- Poor soils are an advantage. On rich, fertile soils, wildflowers are rapidly smothered by strong growing grasses, vigorous plants such as nettle, dock and thistle, and by bramble and scrub. Where conditions are very dry, sandy, rocky or contain a high proportion of industrial wastes, slower growing plants and those adapted to specialised conditions are better able to survive. Fertile soils are well suited to native cornfield annuals, which require annual cultivation.
On fertile sites, it is possible to strip the topsoil, and either use it elsewhere for nursery production, vegetable growing or other uses, or to sell it. Except for very small areas, a machine will be required for excavation and transport.
One way to determine the soil fertility of a vegetated site is by looking at the plants growing there. The publication Flowers in the grass, English nature (1992) contains a key to using plants to indicate soil fertility. Expertise in grass identification is needed to use the key, for which the best reference is Grasses, Hubbard C E (1984). - To reduce fertility, mowings should be removed from wildflower grasslands. no fertilisers or organic matter should be used on the site.

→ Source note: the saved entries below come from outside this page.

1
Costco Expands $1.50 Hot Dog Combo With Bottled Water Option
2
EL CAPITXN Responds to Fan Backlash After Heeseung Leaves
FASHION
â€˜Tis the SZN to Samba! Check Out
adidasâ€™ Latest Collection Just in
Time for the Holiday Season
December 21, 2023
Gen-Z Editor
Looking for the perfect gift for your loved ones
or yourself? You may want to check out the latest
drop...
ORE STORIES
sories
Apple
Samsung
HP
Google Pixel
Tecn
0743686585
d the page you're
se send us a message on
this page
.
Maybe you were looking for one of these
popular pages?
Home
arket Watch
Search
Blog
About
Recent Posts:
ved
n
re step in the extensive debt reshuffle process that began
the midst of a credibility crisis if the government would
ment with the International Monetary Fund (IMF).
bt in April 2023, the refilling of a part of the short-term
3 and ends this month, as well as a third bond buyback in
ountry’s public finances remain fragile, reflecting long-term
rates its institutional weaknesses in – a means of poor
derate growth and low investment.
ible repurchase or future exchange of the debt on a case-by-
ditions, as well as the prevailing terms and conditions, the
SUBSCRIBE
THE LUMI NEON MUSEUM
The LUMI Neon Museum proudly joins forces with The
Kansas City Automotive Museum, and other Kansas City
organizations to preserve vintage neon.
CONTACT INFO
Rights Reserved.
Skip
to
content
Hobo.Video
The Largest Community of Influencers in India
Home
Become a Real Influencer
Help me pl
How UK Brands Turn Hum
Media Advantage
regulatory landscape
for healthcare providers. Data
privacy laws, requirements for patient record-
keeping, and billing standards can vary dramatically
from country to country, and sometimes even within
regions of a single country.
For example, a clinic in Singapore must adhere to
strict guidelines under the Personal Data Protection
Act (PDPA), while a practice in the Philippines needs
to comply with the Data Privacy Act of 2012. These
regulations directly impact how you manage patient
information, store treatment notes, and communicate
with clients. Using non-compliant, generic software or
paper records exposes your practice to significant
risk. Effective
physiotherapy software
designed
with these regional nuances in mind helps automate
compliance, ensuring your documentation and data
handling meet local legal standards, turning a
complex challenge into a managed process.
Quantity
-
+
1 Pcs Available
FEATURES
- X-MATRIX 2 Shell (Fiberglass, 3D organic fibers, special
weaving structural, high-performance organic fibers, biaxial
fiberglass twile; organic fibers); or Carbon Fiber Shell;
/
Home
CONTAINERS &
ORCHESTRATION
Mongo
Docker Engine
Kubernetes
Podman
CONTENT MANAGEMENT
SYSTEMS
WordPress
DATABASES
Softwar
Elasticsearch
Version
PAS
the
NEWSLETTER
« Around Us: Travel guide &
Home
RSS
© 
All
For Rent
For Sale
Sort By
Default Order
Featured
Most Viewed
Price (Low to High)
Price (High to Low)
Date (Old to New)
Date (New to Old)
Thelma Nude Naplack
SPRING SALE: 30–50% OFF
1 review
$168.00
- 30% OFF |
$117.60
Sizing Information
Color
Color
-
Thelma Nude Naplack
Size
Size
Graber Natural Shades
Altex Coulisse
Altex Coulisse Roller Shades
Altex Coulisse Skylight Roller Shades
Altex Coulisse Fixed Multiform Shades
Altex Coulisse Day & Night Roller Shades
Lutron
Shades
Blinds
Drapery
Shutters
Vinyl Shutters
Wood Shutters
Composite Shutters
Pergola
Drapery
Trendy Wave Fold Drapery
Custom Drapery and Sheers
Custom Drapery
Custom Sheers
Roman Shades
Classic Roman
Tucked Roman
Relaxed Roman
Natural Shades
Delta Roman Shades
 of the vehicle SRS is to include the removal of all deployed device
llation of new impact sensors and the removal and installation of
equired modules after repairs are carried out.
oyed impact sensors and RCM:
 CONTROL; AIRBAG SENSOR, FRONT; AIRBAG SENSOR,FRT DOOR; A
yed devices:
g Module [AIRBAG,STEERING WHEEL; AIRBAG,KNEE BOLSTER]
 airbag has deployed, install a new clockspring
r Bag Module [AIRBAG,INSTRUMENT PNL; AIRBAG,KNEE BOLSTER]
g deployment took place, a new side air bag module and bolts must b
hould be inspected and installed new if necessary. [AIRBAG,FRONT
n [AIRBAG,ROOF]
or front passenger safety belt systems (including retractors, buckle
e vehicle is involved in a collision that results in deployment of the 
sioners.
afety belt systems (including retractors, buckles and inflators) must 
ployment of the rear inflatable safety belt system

- Wildflower seed mixes should be sown thinly. This allows individual plants plenty of space to establish, and when they seed, sufficient bare ground for germination. The use of agricultural seed drills encourages optimum germination, so allowing seed to be sown very thinly. Wildflower seed is expensive, so this helps offset the cost compared with conventional grass seed mixes.
- Carefully-timed management is needed to allow successful establishment of the sward, and to maintain it from year to year. The management regime must suit the site conditions, the species sown, and the use the area will receive. The regime must be followed every year without fail for best results.
- It is usually easier to establish a new, flower-rich habitat, than it is to convert an existing lawn or agricultural grassland into such a habitat.